Using a two-part process, chemist Xiaohu Xia and his team found a way to turn ruthenium into a nanoframe, a promising metal catalyst. (Image: Michigan Tech, Xiaohu Xia)
The effort brought together a team from Michigan Tech, the Argonne National Laboratory, University of Texas at Dallas, and Temple University. The team's break-through is not limited to ruthenium, however. Xia says the process they developed is most important.
"We are fine-tuning the surface, size, shape and crystal structure," he says. "Our goal is to increase their catalytic activity while reducing the usage of this precious material."
The key is more surface area. Nanoframes, which are nanoparticles with open centers, have an advantage with their gazebo-like atomic arrangements.

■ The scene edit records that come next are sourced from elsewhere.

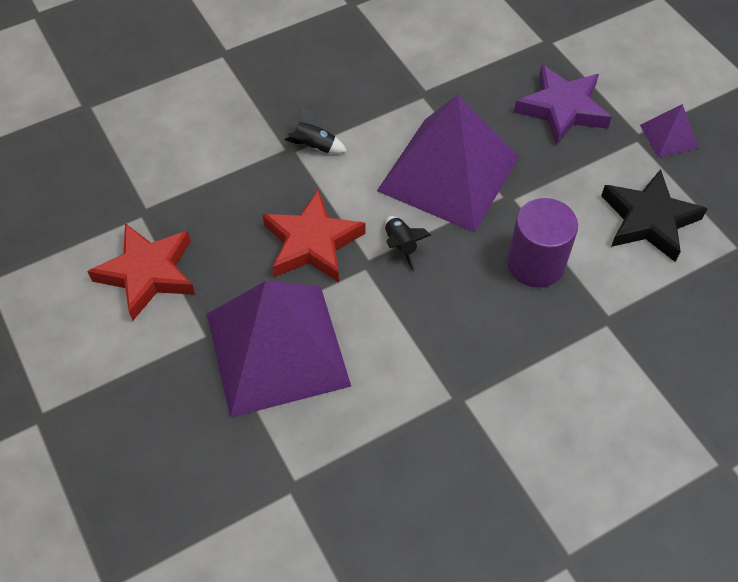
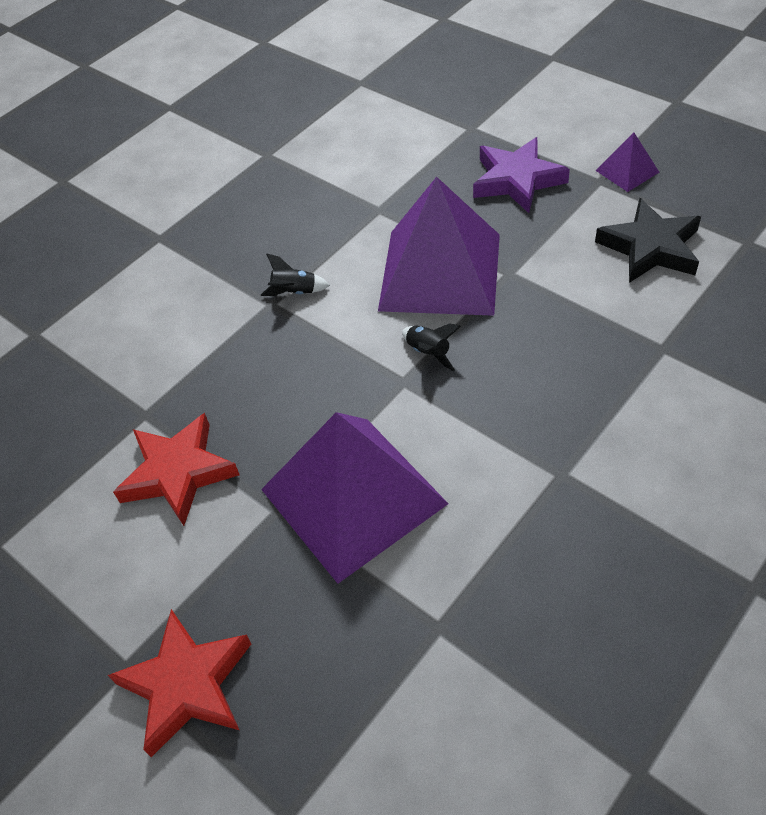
camera: 15 degrees left, 5 degrees down
(312, 243) = (338, 381): red star -> red star (187, 685)
(535, 264) = (568, 323): purple cylinder -> none

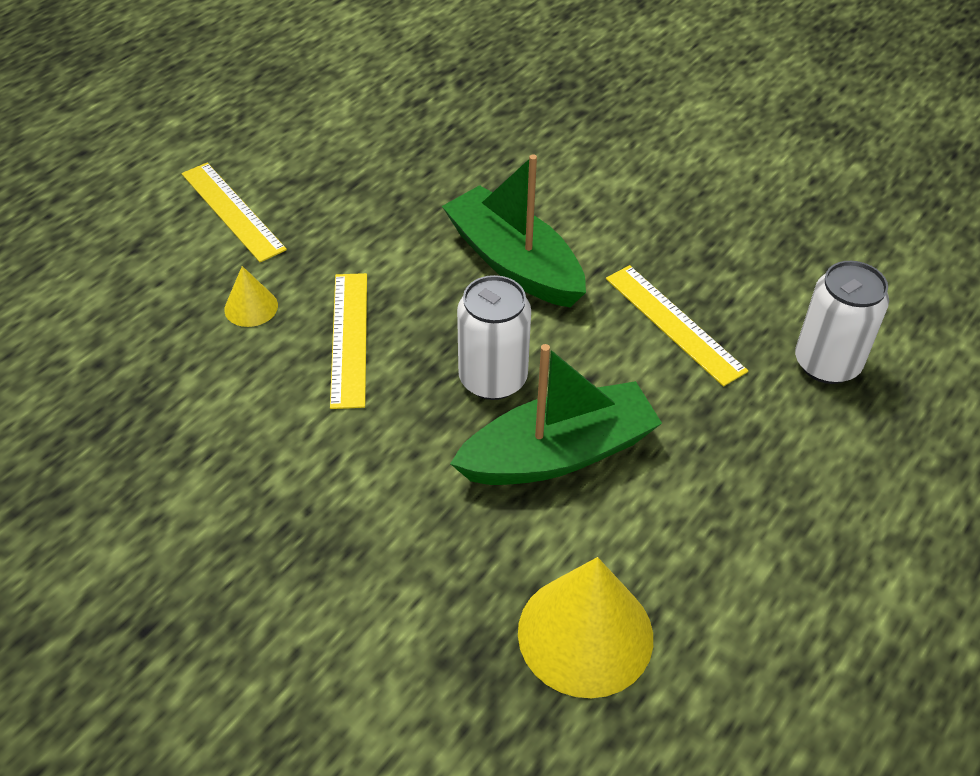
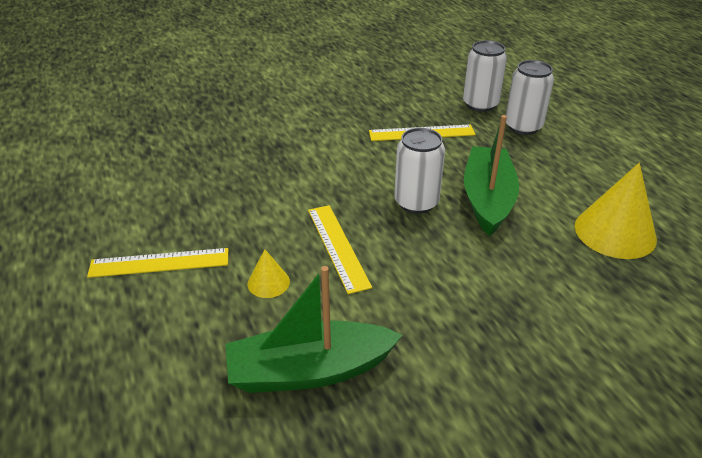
camera: 60 degrees left, 10 degrees down
(349, 338) = (337, 247): yellow ruler -> yellow ruler turned 45 degrees clockwise
(514, 263) = (330, 165): green boat -> green boat (309, 370)
(805, 439) = (523, 127): none -> white can

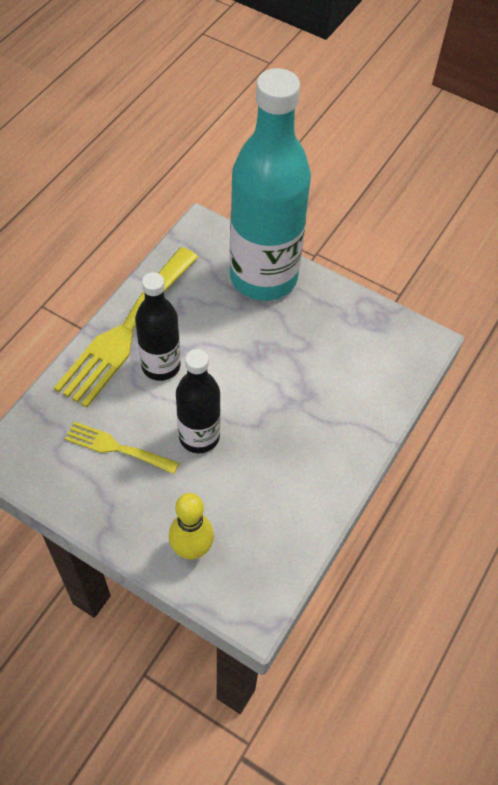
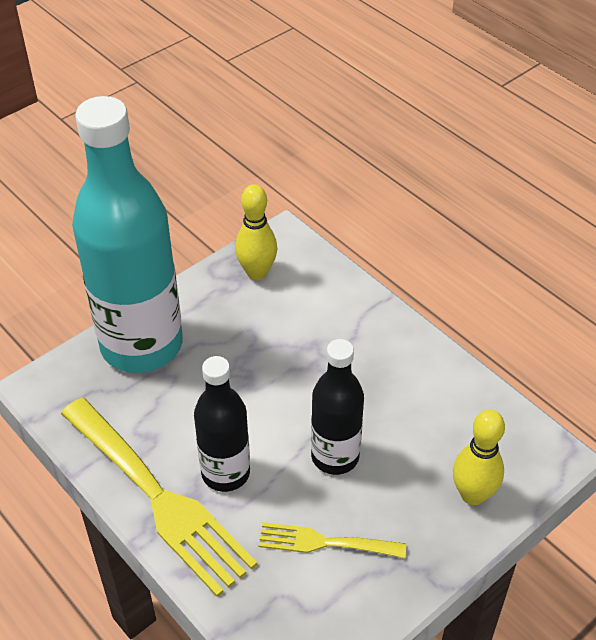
camera: 70 degrees left, 10 degrees down
(116, 448) = (324, 542): yellow fork -> yellow fork turned 60 degrees clockwise
(373, 332) = (257, 273): none -> yellow bowling pin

Xia adds that not only shape but crystal structure is important, "Because catalytic reactions occur only on the surface of materials, the surface atom arrangement has a great impact on determining the catalytic activity."
In general, ruthenium nanocrystals adopt the hexagonal close-packed (hcp) structure. But Xia and his team came up with an elegant solution for making ruthenium nanocrystals with another structure: face-centered cubic (fcc) structure.
The process involves two steps, growth and etching. Basically, hcp ruthenium doesn't naturally grow in a crystal structure that can be made into a nanoframe. So, the team directed ruthenium growth on a palladium seed with an fcc structure, which the ruthenium replicated. Then they removed the palladium core, leaving behind an fcc ruthenium nanoframe.
To ensure the material had catalytic potential, the team ran the ruthenium nanoframes through several diagnostic tests: the reduction of p-nitrophenol by NaBH4 and the dehydrogenation of ammonia borane. While more data is needed to quantify how well ruthenium holds up against existing metal catalysts, Xia says the results from their experiments are promising.
Once the material has been vetted, researchers will be able to start applying the catalyst to several big challenges. Namely, Xia says that ruthenium nanoframes and other catalysts with unique crystal structures could improve hydrogen fuel production and carbon storage.